▶ _PROVIDED RECORDS_

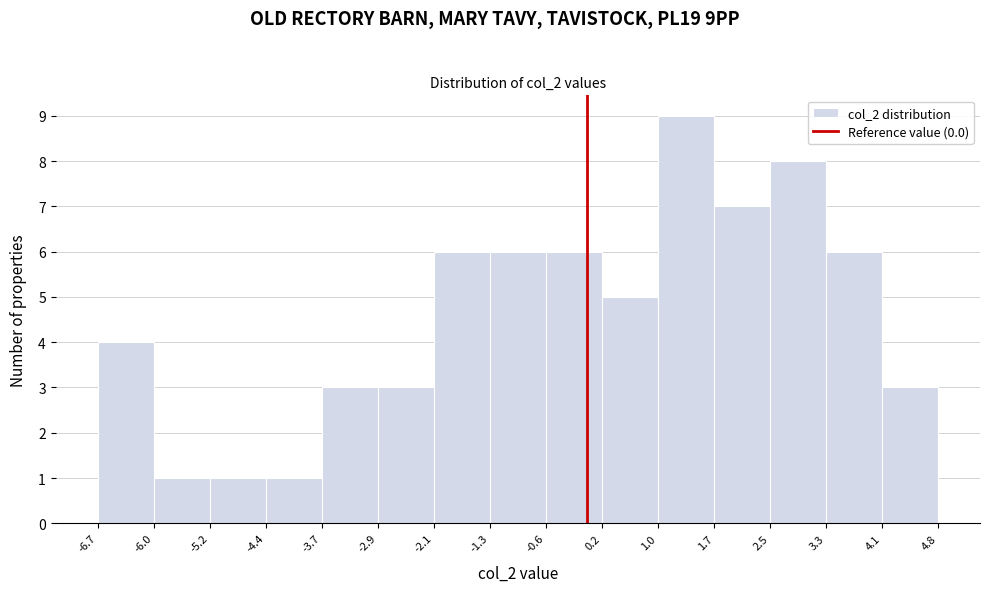

Which range on the x-axis has the tallest bar?

1.0 to 1.7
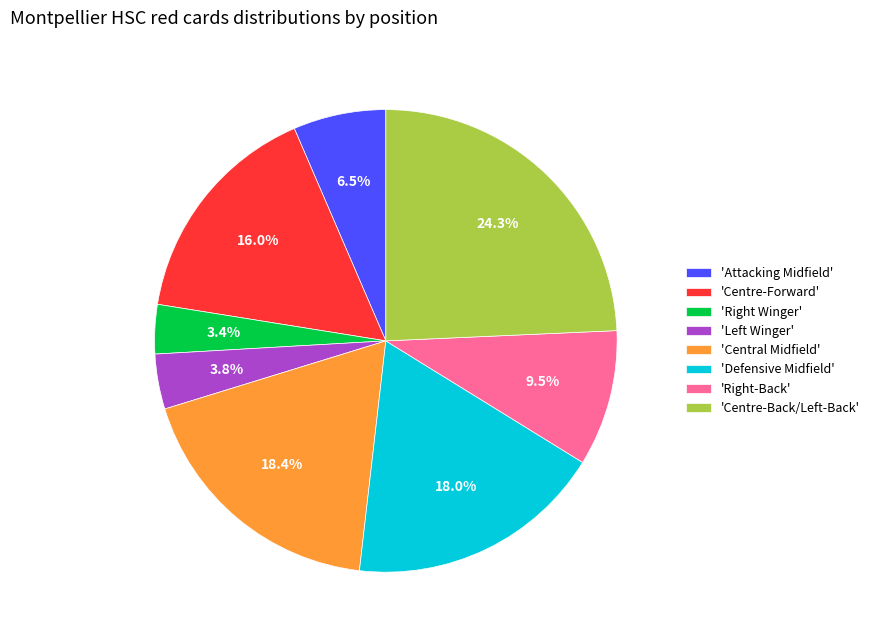

What is the largest slice in the pie chart?

'Centre-Back/Left-Back'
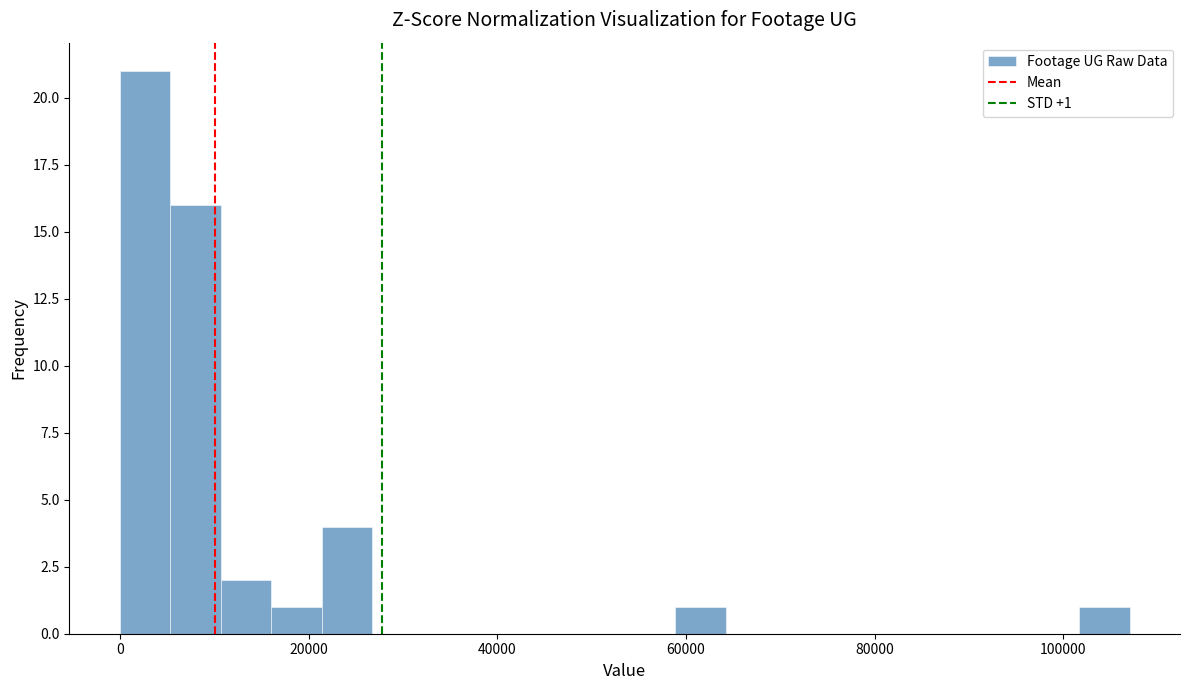

Read against the x-axis, roughly where is the centre of the tallest bar?

2000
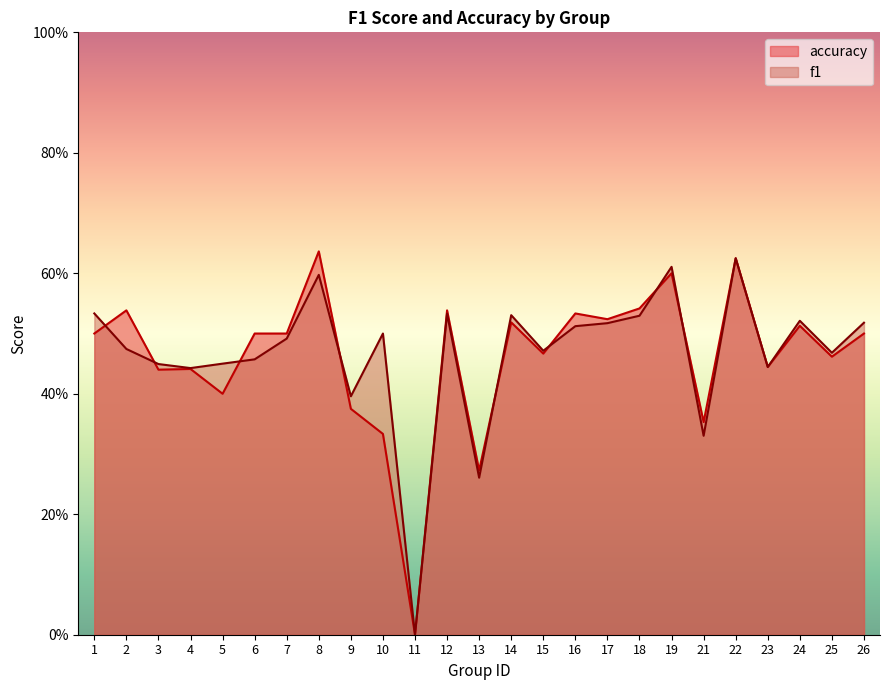

What is the approximate value of f1 at 9?

0.4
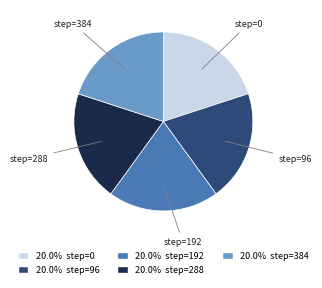

Is there any slice that represents more than half of the pie?

No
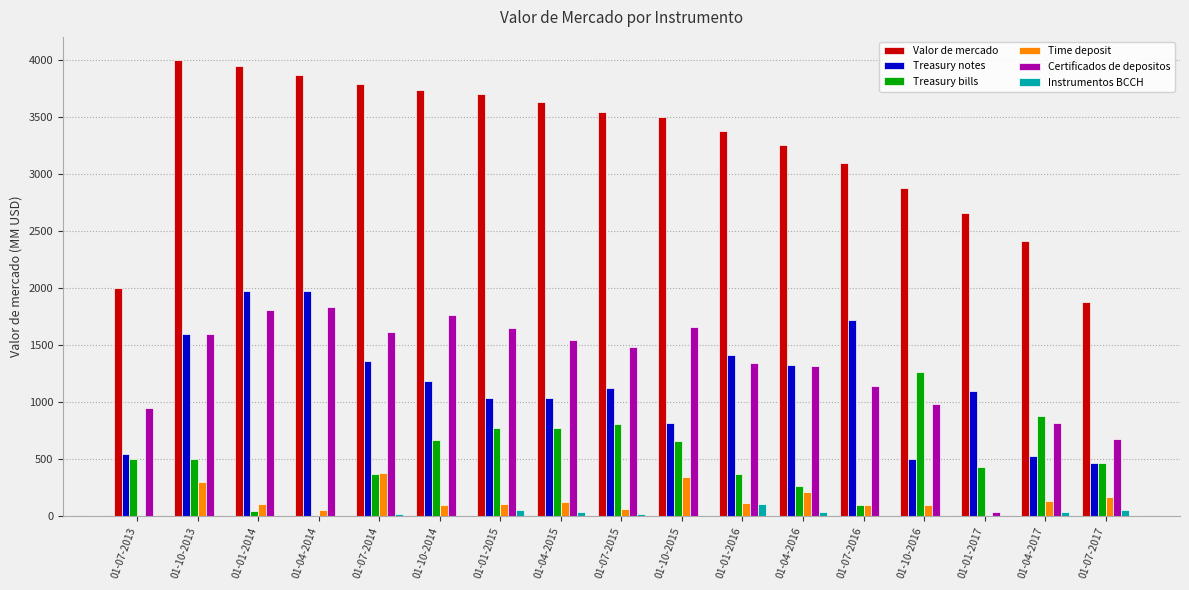

What is the maximum value shown in the chart?

4001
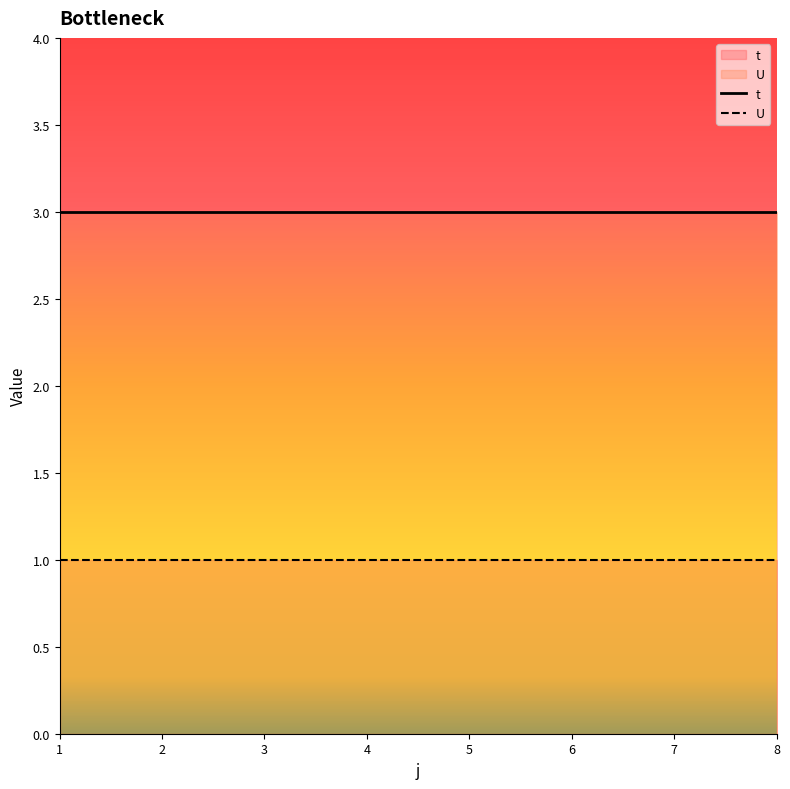

True or false: t and U intersect in this chart.

False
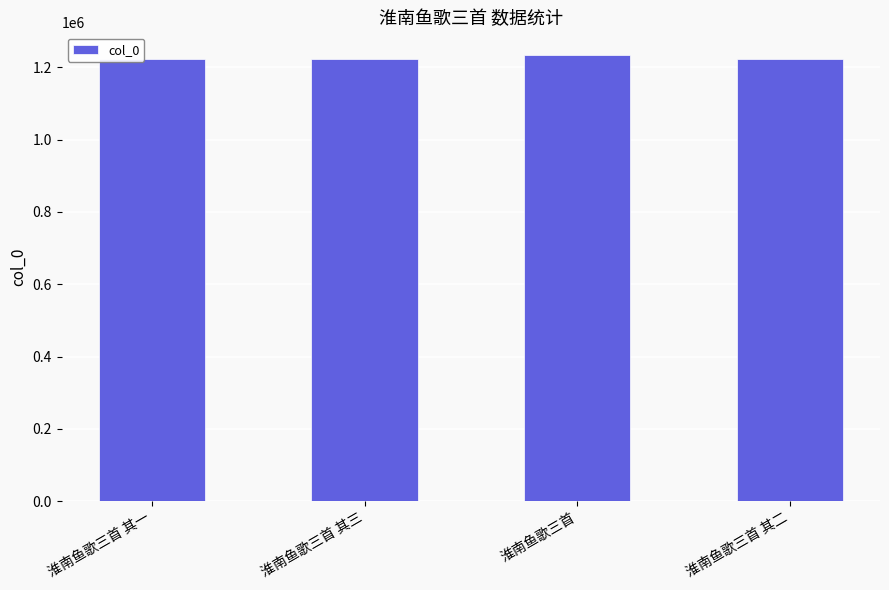

The chart shows a value of 1223337 at 淮南鱼歌三首 其一. True or false?

True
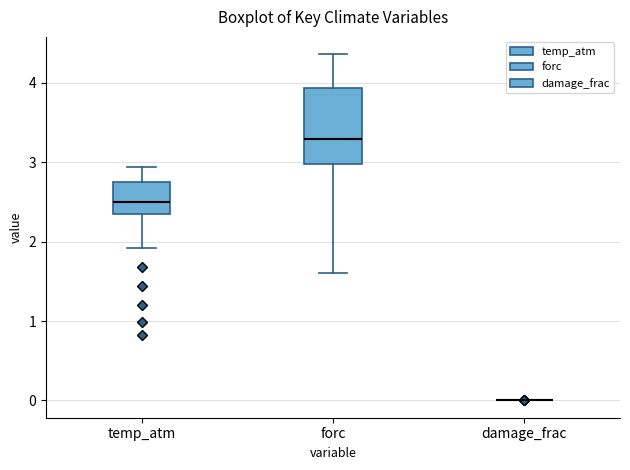

Reading left to right, transcribe this box plot: for each box, give where its median line is, the range the box spans, and where its two whiskers end, as read against the y-axis. The values are not printed on the chart, so give them approximately, as read against the axis.

temp_atm: median 2.5, box 2.4 to 2.8, whiskers 1.9 to 2.9
forc: median 3.3, box 3.0 to 3.9, whiskers 1.6 to 4.4
damage_frac: box collapsed to a line at 0.0, whiskers 0.0 to 0.0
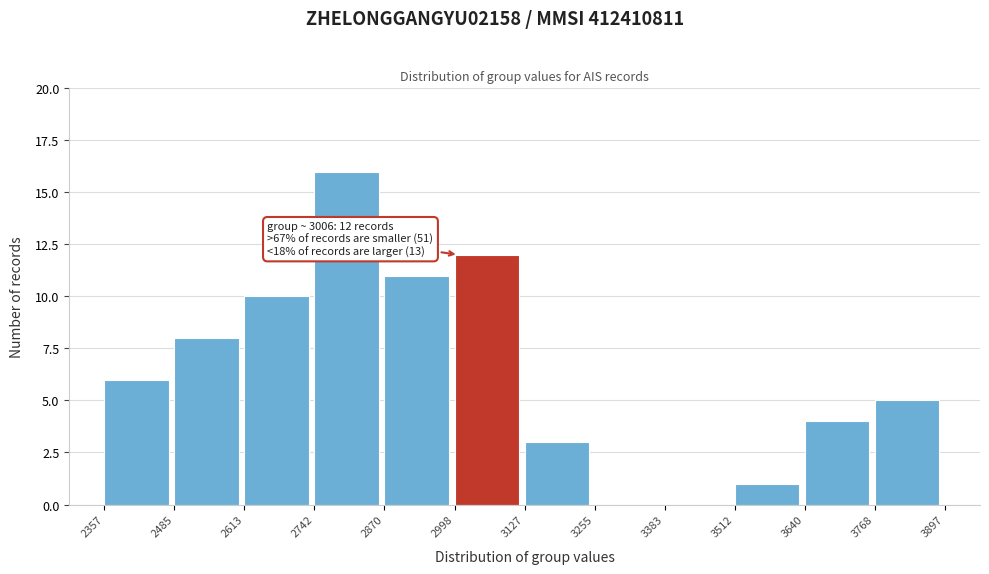

Which range on the x-axis has the tallest bar?

2742 to 2870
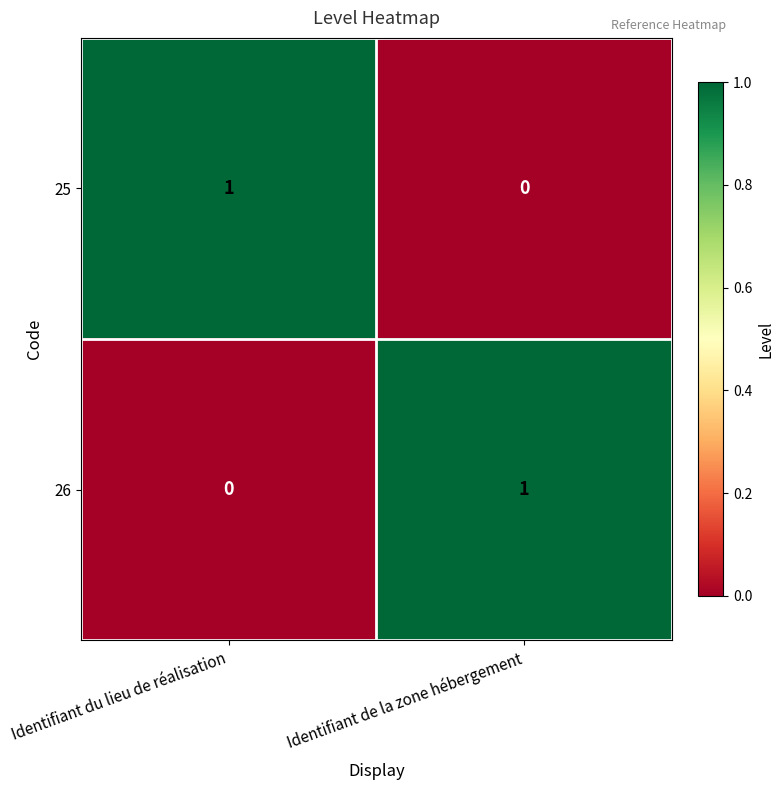

Reading left to right, what are all the values shown in this chart?

25: 1	0
26: 0	1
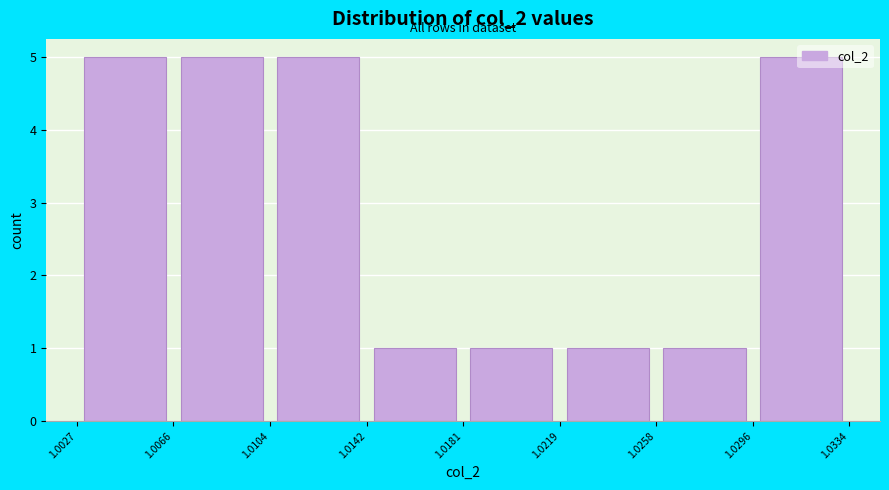

Reading left to right, transcribe this chart: for each bar, give the range it covers on the x-axis and its height. The values are not printed on the chart, so give them approximately, as read against the axis.

1.0027 to 1.0066: 5
1.0066 to 1.0104: 5
1.0104 to 1.0142: 5
1.0142 to 1.0181: 1
1.0181 to 1.0219: 1
1.0219 to 1.0258: 1
1.0258 to 1.0296: 1
1.0296 to 1.0334: 5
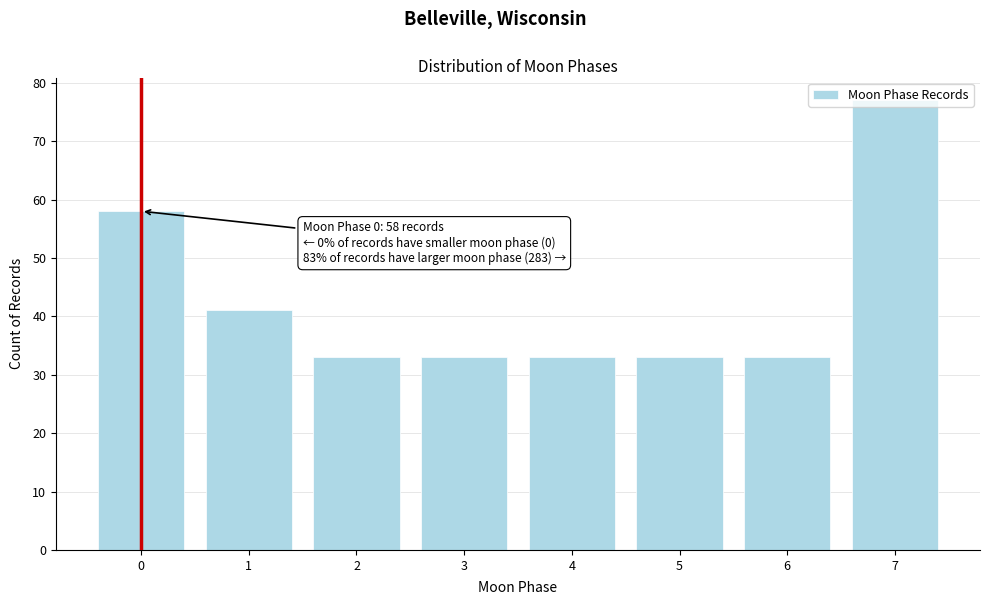

What is the smallest value displayed?

33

▶ _WHAT TO WORK ON_
Copy the entries word for word, from the line containing "The chart shows" through the end of the entries, and omit the pictures.

▶ _PROBLEM SOLUTION_
The chart shows a value of 1223337 at 淮南鱼歌三首 其一. True or false?

True

Reading left to right, transcribe this box plot: for each box, give where its median line is, the range the box spans, and where its two whiskers end, as read against the y-axis. The values are not printed on the chart, so give them approximately, as read against the axis.

temp_atm: median 2.5, box 2.4 to 2.8, whiskers 1.9 to 2.9
forc: median 3.3, box 3.0 to 3.9, whiskers 1.6 to 4.4
damage_frac: box collapsed to a line at 0.0, whiskers 0.0 to 0.0

Which range on the x-axis has the tallest bar?

2742 to 2870

Reading left to right, what are all the values shown in this chart?

25: 1	0
26: 0	1

Reading left to right, transcribe this chart: for each bar, give the range it covers on the x-axis and its height. The values are not printed on the chart, so give them approximately, as read against the axis.

1.0027 to 1.0066: 5
1.0066 to 1.0104: 5
1.0104 to 1.0142: 5
1.0142 to 1.0181: 1
1.0181 to 1.0219: 1
1.0219 to 1.0258: 1
1.0258 to 1.0296: 1
1.0296 to 1.0334: 5

What is the smallest value displayed?

33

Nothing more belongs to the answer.